- _Problem description_: Scan the records below for the line containing "Контакты РИК" and the line containing "de Aguas Bravas". Copy both, plus every line between, exactly.

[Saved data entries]
++++
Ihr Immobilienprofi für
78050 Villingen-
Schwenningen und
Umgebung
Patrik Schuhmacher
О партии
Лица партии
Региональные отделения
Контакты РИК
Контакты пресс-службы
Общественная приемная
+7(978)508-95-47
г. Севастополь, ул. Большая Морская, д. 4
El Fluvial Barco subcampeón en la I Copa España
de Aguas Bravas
++++
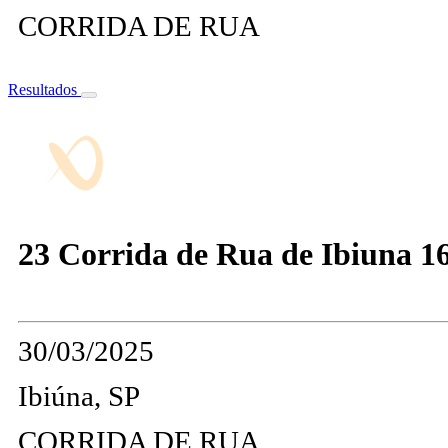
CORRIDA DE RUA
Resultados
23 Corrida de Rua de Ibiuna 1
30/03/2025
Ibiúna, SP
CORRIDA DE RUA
++++
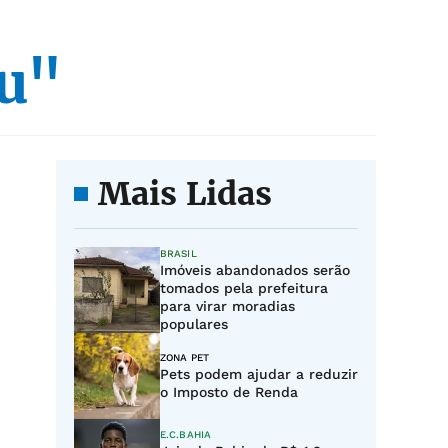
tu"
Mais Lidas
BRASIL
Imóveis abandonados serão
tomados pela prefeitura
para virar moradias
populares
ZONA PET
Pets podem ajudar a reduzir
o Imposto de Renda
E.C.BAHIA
++++
- _Answer for the task_:
Контакты РИК
Контакты пресс-службы
Общественная приемная
+7(978)508-95-47
г. Севастополь, ул. Большая Морская, д. 4
El Fluvial Barco subcampeón en la I Copa España
de Aguas Bravas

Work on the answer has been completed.